One of those old chock-full days. Crammed a lot in. Medical appointment then a lunch out treat. I paid the price in the middle of the afternoon when I became seriously fatigued. I would not give in instead I bulldozed through and found myself needing to lie down in the early evening. This kind of sudden fatigue is really part and parcel of the dialysis experience.
Part of today was helping a friend who is technologically challenged to try out the dictation function for entering text into his laptop computer. Test worked well and he was quite intrigued and I believe he will have some success using this method.
In fact I have used this dictation verbal dictation method to enter most of the text in this post.
Watched The Rewrite with Hugh Grant, great comedy. Finished watching The Baker with Damian Lewis, a second great comedy. Both on Netflix.ca.
Diagnostic news: angiogram last week showed new lesion, 90-95 blocked artery. Therefore now triple not double bypass along with aortic valve replacement. No surgery date set.
Dialysis last week was smooth.
Will and 2 POAs: Saw a lawyer to make up a will and 2 power of attorneys. Long overdue.
My Funky Hands: I have lost some flexibility and dexterity in both hands. Handlin a computer mouse and handwriting with a pen more difficult, but I can still manage both in an awkward fashion. A bit tiring. My novel now looking more likely to be a novella, sliding down to a short story. Perhaps a haiku.
Local weather went from sickly and steaming, to a little cooler and wonderful. I love looking at the green trees.
Began reading a bio of James Dickey and his collected poems. Writer Pat Conroy, a student of Dickey, said that Dickey made Hemingway seem in comparison like a florist from the mid-west. You might remember him as the author of the novel, Deliverance. The movie with Jon Voight and Burt Reynolds. Dickey played a small part in the movie, a small town, menacing sheriff.
“It is more than a little insidious how a worsening health situation can morph you into a person you never imagined you were or could become.”

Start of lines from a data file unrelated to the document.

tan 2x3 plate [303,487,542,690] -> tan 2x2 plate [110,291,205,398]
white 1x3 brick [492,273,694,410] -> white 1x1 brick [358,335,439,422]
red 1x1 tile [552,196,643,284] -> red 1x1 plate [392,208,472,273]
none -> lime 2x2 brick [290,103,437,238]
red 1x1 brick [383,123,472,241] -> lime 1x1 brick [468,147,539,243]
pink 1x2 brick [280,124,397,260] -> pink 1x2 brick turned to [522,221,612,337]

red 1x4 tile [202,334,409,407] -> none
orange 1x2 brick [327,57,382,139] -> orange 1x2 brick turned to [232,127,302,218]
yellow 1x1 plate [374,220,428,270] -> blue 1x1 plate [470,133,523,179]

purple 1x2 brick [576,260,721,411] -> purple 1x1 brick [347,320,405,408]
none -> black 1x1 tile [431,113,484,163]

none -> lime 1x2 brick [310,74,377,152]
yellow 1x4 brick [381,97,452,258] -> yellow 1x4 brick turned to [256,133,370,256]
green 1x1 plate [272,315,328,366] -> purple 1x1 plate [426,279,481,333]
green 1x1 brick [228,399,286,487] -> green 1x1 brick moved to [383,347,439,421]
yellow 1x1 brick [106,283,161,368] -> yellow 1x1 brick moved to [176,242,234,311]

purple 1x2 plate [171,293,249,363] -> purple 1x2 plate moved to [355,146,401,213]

I wrote that in September of 2011. That was a bleak time. Times are less bleak right now and the warmer weather is part of the improvement. Somehow manufacturing more industrial strength acceptance of my situation without excessive self-flagellation helps. Also I am trying to get out more with camera in hand and taking photographs with it, not just carrying it for ballast.
One area that I am puzzling over is the near total abandonment by my poetry muse. She has flown the coop and I am ticked. I have attempted poetry since I was a kid and right now it often seems like beginning neurosurgery rather than resuming a life long pursuit. According to a few people I have had a few moments of real success in this area, but right now it is something I tell myself I want to do and yet I shun it. Believe me when I say I have considered this from a number of angles almost to the point of exhaustion certainly near to the address of farce: the physical environment (writing space), routine or the lack of a standard schedule of scribble time, lack of peer scribblers to review material, the apparent pointlessness of the activity, and other things. I ask the question: what were the conditions in the past that made it easier to write. What conditions exist now that make it more difficult. Not much clarity emerges from all this.
It may be silly but I am wondering if the bio rollercoaster of dialysis–the process works the heart hard and one’s electrolytes get messed around with as well, flakey fatigue patterns, vampire-like insomnia–could have something to do with the dry poetic well. I keep on kicking over stones looking for worms to go fishing with down at the poem pond. I will try and post a few attemted poems this month here on bluetyger.
One thing is certain the primary rule of writing still applies and I could do better in applying it:
“Apply ass to chair and stay there over the page.”
As for attitude of the personal kind, I made up a quip about this a long time ago.
“Attitude is everything, unless of course, you are flying, in which case altitude comes first.”
had a chat with an old friend who some years back did a low-residency MFA writing degree. I am contemplating this pour moi. I need to do some more research, but the initial impression is that Canadian universities do not seem to have embraced the low-residency approach which is widely available in the USA.
I don’t know that I need to adopt this idea since my primary goal is to work out of my current unfocused work and reading.
I wonder if I can’t create my own MFA curriculum with readings and writing assignments.
Over the past few years the Muse seems to have lost my address. My reading is all over the place. I have grown weary of reading fiction that is based in murder and other mayhem. James Lee Burke, Don Wisnlow, and even Stephen White are great storytellers but the immersion in ultra-violence keeps haunting me as a bad place to wander with my imagination and soul.
I first encountered this concern on TV when I watched Homicide: Life on the Streets. A brilliant show with great writing and acting. And death as a constant and not Agatha Christie deaths but harsh, awfull deaths. I now watch NCIS and like the characters but wonder about the entertainment in gruesome violence and graphic autopsies. I suppose one can toss into the argument the blood soaked stage of Hamlet or Macbeth.
Moreabout this after I muse more and mutter less to myself and develop a resolution.
Today I found a New York Times article about The Concord Review, which publishes outstanding high school research essays. The founder and publisher gets a curmudgeon’s characterization, but Harvard pays attention. For a high school student to have an essay published in the Concord Review is a stamp of quality they admire.